# [Text shown]
Opening Up the CPU

In the previous post, we saw that the CPU repeats the fetch-decode-execute cycle. But what actually happens during each of these stages? What components exist inside the CPU, and how do they cooperate to process a single instruction?

The internals of a CPU divide into three major components. The ALU performs computations, the control unit decodes instructions and sends control signals to each component, and the datapath is the route along which data flows between them. The interplay of these three elements produces every operation the CPU performs.

ALU: Arithmetic Logic Unit

The ALU is the part of the CPU that actually carries out calculations. As its name suggests, it handles arithmetic operations (addition, subtraction, multiplication, division) and logical operations (AND, OR, NOT, XOR).

One of the ALU's most critical building blocks is the adder. Why is the adder so important? Subtraction is addition after taking the two's complement, multiplication is a combination of repeated additions and shifts, and division is a combination of repeated subtractions and shifts. In the end, most arithmetic operations are built on top of the adder.

# [Set task 1]
According to the text on CPU internals, why is the adder one of the ALU's most critical building blocks?
# [Set task 2]
From the text on CPU internals, reproduce the passage between "One of the ALU's" and "of the adder.", inclusive.

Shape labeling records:
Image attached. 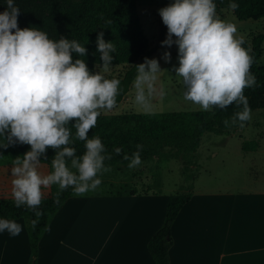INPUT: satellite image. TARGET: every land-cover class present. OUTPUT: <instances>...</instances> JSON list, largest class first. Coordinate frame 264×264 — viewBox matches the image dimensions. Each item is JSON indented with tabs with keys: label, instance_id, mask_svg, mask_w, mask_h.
I'll return each instance as SVG.
<instances>
[{
	"label": "clouds",
	"instance_id": "clouds-1",
	"mask_svg": "<svg viewBox=\"0 0 264 264\" xmlns=\"http://www.w3.org/2000/svg\"><path fill=\"white\" fill-rule=\"evenodd\" d=\"M0 12V148L26 144L30 149L11 159V196L15 207H25L35 214L33 227L45 213L41 209L45 190L56 186L53 202L61 203V194L71 189L77 196L96 191L102 175L111 171L105 164L106 153L99 135L89 136L102 111L117 105L122 91L118 78H108L116 45L97 35V51L102 64L90 71L85 59L88 49L77 39L61 36L52 39L37 27L18 25L20 8L16 0H4ZM215 0H173L158 10L167 26L162 46L178 47V66L173 65L175 78L183 85V99L199 105L203 111L226 109L235 104V111L224 120L226 127L239 125L251 118L245 88L256 86L250 71L252 57L236 35L234 23L221 19ZM228 8H239L229 0ZM75 53L76 57H73ZM162 59L171 61L165 51ZM132 86L134 102L143 111L151 112L152 97L161 69L159 59L144 58L135 66ZM74 130V131H73ZM83 142L84 152L77 155L73 146ZM127 154V167L141 164L140 149ZM55 150L50 160L51 171L41 172L42 157ZM119 154L120 147L114 148ZM50 215V214H49ZM23 226L15 219L0 217V233L10 236L21 233Z\"/></svg>",
	"mask_w": 264,
	"mask_h": 264
},
{
	"label": "trees",
	"instance_id": "trees-1",
	"mask_svg": "<svg viewBox=\"0 0 264 264\" xmlns=\"http://www.w3.org/2000/svg\"><path fill=\"white\" fill-rule=\"evenodd\" d=\"M236 2L239 8L232 11L237 20L264 21V0H236ZM16 3L20 8L19 27L40 28L52 39L63 36L68 39H77L81 43H86L88 39L85 45L88 49L85 59L90 71H96L97 64L103 63L97 51L98 33L103 32L105 41L115 43L116 51L113 53L112 66L134 65L123 77L118 78L121 81L122 91L117 96V105L130 91L136 75L135 66L155 52L150 48V41L142 27L136 0H16ZM215 3L217 7L226 9L229 0H215ZM5 8L4 0H0V12H3ZM243 41V46L252 57L250 71L256 76L257 81L256 86L245 88L244 93L248 98L251 112L264 110V65L260 64L263 55L264 24L263 33L254 36L251 43L246 39ZM73 57L78 58L75 53ZM238 110L233 104L226 109L215 108L209 112H174L164 115L157 121H151L148 116L135 113L100 115L95 128L89 130V136L97 134L101 137L106 153H110L112 157L106 160L105 164L118 171L127 168L129 161L124 159V155L131 157L132 153L138 151L136 147L138 144L143 145V148L139 150L142 162L156 157L162 150L169 148L175 150L177 155L183 154L190 163H194L205 133L220 135L243 128L238 124L231 127L224 125V120ZM247 124L248 121L244 123V126ZM73 146L77 150V155L84 152L82 141H78ZM116 147L121 148L119 154L114 151ZM29 149L30 145L17 143L7 148H0V155L22 154ZM54 152L55 150L49 148L46 153L47 160L45 161L42 157L40 166H51L50 160ZM56 190L52 189L49 196L43 199L40 207L45 214L39 218L35 227L31 223L36 219L33 212L25 207H15L13 200H0V217L27 220L34 258L38 256L39 242L48 227L51 216L74 195L69 188L61 194V203L56 205L53 202V194ZM135 190L132 185L129 191L110 194L134 195ZM191 198V193L174 194L170 197L165 222L148 245L155 264L171 263L170 250L174 244L172 226Z\"/></svg>",
	"mask_w": 264,
	"mask_h": 264
},
{
	"label": "crops",
	"instance_id": "crops-1",
	"mask_svg": "<svg viewBox=\"0 0 264 264\" xmlns=\"http://www.w3.org/2000/svg\"><path fill=\"white\" fill-rule=\"evenodd\" d=\"M147 183L134 182V195L70 197L51 216L36 258L27 220L15 219L23 229L0 233V264H155L148 245L172 194ZM189 193L172 226L170 264H264V188Z\"/></svg>",
	"mask_w": 264,
	"mask_h": 264
},
{
	"label": "rangeland",
	"instance_id": "rangeland-1",
	"mask_svg": "<svg viewBox=\"0 0 264 264\" xmlns=\"http://www.w3.org/2000/svg\"><path fill=\"white\" fill-rule=\"evenodd\" d=\"M142 27L150 41V48L154 53L149 58L159 59L161 69L156 82V93L152 97L153 108L145 112L134 102V88L131 86L124 100L111 111H102L101 115L115 116L135 113L145 115L151 121L160 120L164 115L174 112L203 111L199 105L183 99L184 87L175 78L173 65L178 66V47L162 46L166 39L167 26L163 24L158 10L167 6L173 0H136ZM221 19L234 23L237 27L236 35L251 43L254 36L263 33L264 21H239L229 8H216ZM165 51L171 53V61L162 59ZM141 61L140 63H143ZM260 64L264 65L263 55ZM133 64L112 66L106 73L108 78L123 77ZM95 70L98 71L97 66ZM209 112V111H205ZM16 155H0V200H12L11 196V159ZM197 158L190 163L183 154L166 148L156 157L142 162L135 168L128 167L123 171L111 169L102 175V184L96 191L86 194H110L125 192L131 189L134 182L147 181L152 185L162 183L165 193L186 194L197 191L219 189L239 190L264 188V110L251 112L248 124L224 134L205 133L201 139ZM42 165V164H41ZM41 172L51 171V166H40ZM53 185L45 190L49 196Z\"/></svg>",
	"mask_w": 264,
	"mask_h": 264
}]
</instances>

# [Written solution 1]
Most arithmetic operations are built on top of the adder. Subtraction is addition after taking the two's complement, and multiplication combines repeated additions and shifts. Division combines repeated subtractions and shifts.

# [Written solution 2]
One of the ALU's most critical building blocks is the adder. Why is the adder so important? Subtraction is addition after taking the two's complement, multiplication is a combination of repeated additions and shifts, and division is a combination of repeated subtractions and shifts. In the end, most arithmetic operations are built on top of the adder.